Matar ou Morrer é um belo exercício de estilo e tensão, pois
narra sua história em tempo real, ou seja, a duração do enredo equivale à
duração do filme, sem elipses ou truques de montagem. O efeito é a crescente
tensão na medida em que os minutos transcorrem, marcando a iminente chegada do
trem que traz os assassinos. O filme de Hawks também trabalha o efeito da
tensão crescente, mas com outros artifícios e recursos fílmicos. Não submete a
ação cinematográfica à passagem do tempo, pelo contrário, expande a narrativa
alongando a passagem do tempo, a ponto de transformar a tensão em suspense.
Sabemos estar diante de um western realmente diferenciado
quando toda a sequência de abertura de Onde Começa o Inferno, que se desenrola
por longos cinco minutos, transcorre sem diálogo algum. Não seria exatamente
surpreendente não fosse um detalhe: não se trata meramente de uma sequência
contemplativa, descritiva de cenário ou paisagem. Fosse assim, seria até
convencional como tantas outras. O que torna a sequência de abertura ousada e
criativa é o fato de ser amplamente narrativa, apresentando o elemento humano
no teatro das ações. O mote do conflito que deflagra a história se estabelece
de forma direta num clássico episódio de luta no saloon.
A presença do personagem do xerife Chance, interpretado por
John Wayne, é ampla e abrangente em todas as tramas e sub-tramas da história.

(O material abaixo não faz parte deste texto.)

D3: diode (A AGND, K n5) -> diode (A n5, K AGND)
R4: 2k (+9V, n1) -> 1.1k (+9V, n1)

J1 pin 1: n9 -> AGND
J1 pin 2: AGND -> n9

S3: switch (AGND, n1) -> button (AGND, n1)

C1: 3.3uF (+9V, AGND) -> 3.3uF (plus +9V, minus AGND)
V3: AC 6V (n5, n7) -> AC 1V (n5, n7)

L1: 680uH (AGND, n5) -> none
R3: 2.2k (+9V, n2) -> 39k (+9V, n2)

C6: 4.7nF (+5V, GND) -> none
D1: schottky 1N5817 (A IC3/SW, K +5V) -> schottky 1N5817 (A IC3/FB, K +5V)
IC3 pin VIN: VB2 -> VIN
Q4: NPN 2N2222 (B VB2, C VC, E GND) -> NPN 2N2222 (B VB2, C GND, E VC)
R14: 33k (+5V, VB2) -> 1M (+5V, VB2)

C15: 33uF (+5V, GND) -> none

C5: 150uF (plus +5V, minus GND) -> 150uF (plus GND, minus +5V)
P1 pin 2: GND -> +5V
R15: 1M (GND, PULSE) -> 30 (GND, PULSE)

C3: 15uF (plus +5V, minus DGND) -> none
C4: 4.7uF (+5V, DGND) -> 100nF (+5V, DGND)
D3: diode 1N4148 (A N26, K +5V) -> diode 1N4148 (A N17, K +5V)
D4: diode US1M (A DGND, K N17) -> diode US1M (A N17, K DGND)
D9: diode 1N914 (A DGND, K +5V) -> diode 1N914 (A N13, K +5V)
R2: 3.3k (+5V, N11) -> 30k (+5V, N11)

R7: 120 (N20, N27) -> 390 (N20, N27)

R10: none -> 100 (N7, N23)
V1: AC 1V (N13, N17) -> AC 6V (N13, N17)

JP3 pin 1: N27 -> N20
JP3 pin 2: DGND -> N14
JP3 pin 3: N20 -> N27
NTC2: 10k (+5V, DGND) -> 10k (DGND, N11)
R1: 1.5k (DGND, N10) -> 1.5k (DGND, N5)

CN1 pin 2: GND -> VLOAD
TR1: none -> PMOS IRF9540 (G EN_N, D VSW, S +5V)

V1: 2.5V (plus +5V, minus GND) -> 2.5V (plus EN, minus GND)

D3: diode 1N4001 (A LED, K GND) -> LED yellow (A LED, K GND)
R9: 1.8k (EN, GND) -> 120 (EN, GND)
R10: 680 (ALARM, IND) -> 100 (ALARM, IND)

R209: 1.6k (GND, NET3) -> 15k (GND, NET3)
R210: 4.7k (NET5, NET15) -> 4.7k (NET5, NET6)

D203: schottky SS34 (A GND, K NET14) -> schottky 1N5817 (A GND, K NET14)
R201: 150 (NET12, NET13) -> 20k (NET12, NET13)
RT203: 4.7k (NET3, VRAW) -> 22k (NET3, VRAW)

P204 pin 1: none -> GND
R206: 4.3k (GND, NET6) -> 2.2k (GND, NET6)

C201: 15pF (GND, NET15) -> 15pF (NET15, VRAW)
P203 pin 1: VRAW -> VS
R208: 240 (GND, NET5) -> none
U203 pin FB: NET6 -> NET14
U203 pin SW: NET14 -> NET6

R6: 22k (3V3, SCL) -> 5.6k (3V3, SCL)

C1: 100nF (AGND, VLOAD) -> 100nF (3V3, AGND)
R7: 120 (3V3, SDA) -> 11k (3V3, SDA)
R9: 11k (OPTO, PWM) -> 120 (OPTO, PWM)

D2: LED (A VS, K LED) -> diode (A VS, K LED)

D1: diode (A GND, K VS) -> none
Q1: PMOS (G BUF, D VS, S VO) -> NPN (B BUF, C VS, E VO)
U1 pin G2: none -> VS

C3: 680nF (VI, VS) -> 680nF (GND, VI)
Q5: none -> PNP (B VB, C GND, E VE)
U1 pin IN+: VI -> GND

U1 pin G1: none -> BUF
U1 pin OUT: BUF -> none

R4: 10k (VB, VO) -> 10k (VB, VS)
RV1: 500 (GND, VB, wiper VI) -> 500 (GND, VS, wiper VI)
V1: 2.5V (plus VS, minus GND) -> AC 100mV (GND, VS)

Funciona como elo de ligação e ponto comum entre todos os demais personagens. A
cada um dele assume uma representação e significado. Para o resmungão Stumpy
oferece sua face mais bonachona e boa praça. Para o beberrão e inseguro Dude
(num desempenho inspirado e comovente de Dean Martin), se mostra compreensivo e
sobretudo companheiro, sempre pronto a apoiar a recuperação do parceiro. Ao
jovem Colorado Ryan o xerife encarna o papel de mestre e mentor. Para o
oponente, o vilão Nathan, a figura de John Wayne personifica a expressão máxima
da lei e da ordem. Há ainda uma personagem feminina na trama, a jovem Feathers
(interpretava pela novata Angie Dickinson), uma golpista de bom coração e
intenções sinceras. Para ela o xerife revela seu lado mais sensível, frágil e
amoroso. Afinal, os brutos também amam.
O clássico Onde Começa o Inferno (um inadequado e apelativo
título nacional) é essencialmente um filme de personagens. Sua trama, que beira
o convencional, traz poucas novidades. É por vezes lento e sua história não
parece rumar para um desfecho definido. Howard Hawks se detém na exposição da
psicologia das personagens, em detrimento do privilégio da ação, que é quase
uma exigência das regras do western. Mas, mesmo optando por esta abordagem
diversa, o filme não cai na armadilha de ser tedioso e dispersivo. Há sim um
ritmo incomum para o gênero, mas Hawks não perde as rédeas da narrativa em
nenhum momento. É cinema clássico da maior ordem. Uma peça orquestrada por um
mestre. Exige tempo e imersão, antes de soarem os tiros.
Em 1976 John Carpenter dirigiu Assalto à 13ª DP, uma
homenagem ao filme de Howard Hawks, que conta a história de uma delegacia de
polícia do subúrbio de Los Angeles atacada por uma gangue de delinquentes.